Anytime a change occurs in a lesson, as a teacher you have to adapt. This is especially true if your changing from in person lessons to teaching music lessons online via live streaming video.
First and foremost, don’t worry. After a few lessons online your music lessons will be feeling comfortable and familiar like they used to. Be patient with yourself, your students, your student’s family, and technology. It’s a new process for you the student and there is always a getting used to it period of time.
This article is about 10 things you can do today in your first online music lessons that will help you get used to this new music lesson environment.
The article isn’t to give you tips and tricks to be ready to teach an online music lesson. For that information, click here: Things you should know about teaching online lessons.
Ten Things – You’re Live Online With A Music Student
1. Flash Cards – You hold up a music note, rhythm, chord, or key signature flash card and you’re off to the races. Have a variety of cards based on what your student knows.
2. Work on the songs your student already knows – If you’re starting with your first online lesson, don’t start with something to new or unfamiliar to the student. Start with something the student is used to doing. Going through familiar material will help you understand how you’re going to be teaching in this online world.
3. Sight-reading – Since sight-reading is an exercise that’s easy to preform for the student. Slow and steady playing and focusing on the steps of how to sight-read will really help. Here are the steps: Key Signature, Set a tempo in your head, Mentally go through the rhythm, Look at the notes and for any accidentals, Do a mental play through, Relax and play-through without stopping. Don’t worry about mistakes.
4. Memorize – If a student can play a specific piece really well, have them set their music down and play without the music. What a fun thing to work on. See how far they can get. Then, have them work on a playing a complete section without the music. Rinse and repeat.
5. Physical Exercises – sometimes we don’t need to make a sound on our instrument to be practicing and working on music. For you guitar teachers, here’s a video on practicing strumming without the guitar in your hand: patterns away from the guitar. If you’re not a guitar teacher, watch the video anyway and think about the way you can have students practice without using their instrument. These become really great learning exercises and the act of doing them is easy over a video call or in person.

> **The task**
Can you copy the stretch of the article on online music lessons from "The article isn’t" through "this online world."? Rely only on the text about teaching music lessons online.

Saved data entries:
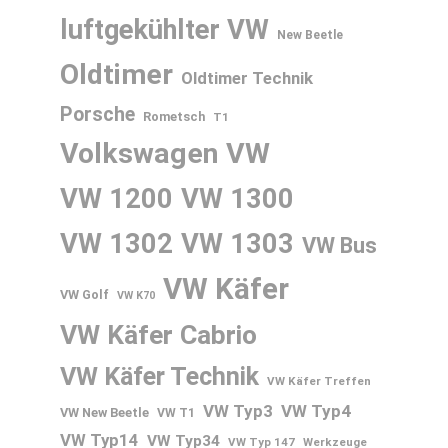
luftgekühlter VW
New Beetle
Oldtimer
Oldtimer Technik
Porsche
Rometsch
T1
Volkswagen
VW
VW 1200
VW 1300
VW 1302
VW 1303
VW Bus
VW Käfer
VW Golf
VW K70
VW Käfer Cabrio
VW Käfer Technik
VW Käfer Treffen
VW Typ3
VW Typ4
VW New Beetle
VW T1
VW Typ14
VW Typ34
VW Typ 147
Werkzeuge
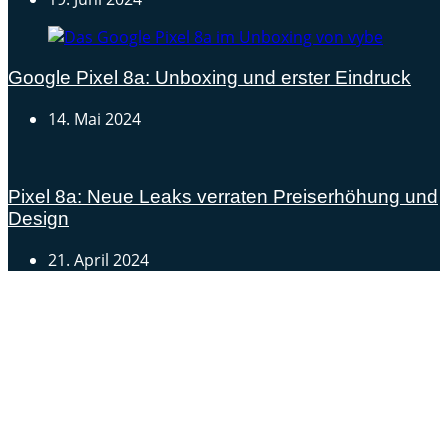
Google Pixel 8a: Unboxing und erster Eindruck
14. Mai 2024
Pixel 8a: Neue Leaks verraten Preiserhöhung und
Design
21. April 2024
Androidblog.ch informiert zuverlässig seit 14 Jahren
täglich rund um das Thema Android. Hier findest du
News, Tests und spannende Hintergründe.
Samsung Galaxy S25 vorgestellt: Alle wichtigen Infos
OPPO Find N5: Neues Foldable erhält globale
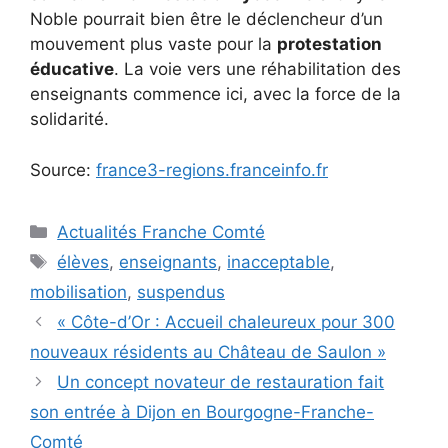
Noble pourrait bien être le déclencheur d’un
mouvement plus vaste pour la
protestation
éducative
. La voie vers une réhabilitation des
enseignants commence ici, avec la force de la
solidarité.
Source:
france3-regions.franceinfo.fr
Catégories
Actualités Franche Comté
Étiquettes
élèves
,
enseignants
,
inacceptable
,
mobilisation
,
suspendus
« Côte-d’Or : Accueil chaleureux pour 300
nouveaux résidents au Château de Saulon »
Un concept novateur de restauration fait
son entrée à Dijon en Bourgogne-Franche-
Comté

> **Output for this task**
The article isn’t to give you tips and tricks to be ready to teach an online music lesson. For that information, click here: Things you should know about teaching online lessons.
Ten Things – You’re Live Online With A Music Student
1. Flash Cards – You hold up a music note, rhythm, chord, or key signature flash card and you’re off to the races. Have a variety of cards based on what your student knows.
2. Work on the songs your student already knows – If you’re starting with your first online lesson, don’t start with something to new or unfamiliar to the student. Start with something the student is used to doing. Going through familiar material will help you understand how you’re going to be teaching in this online world.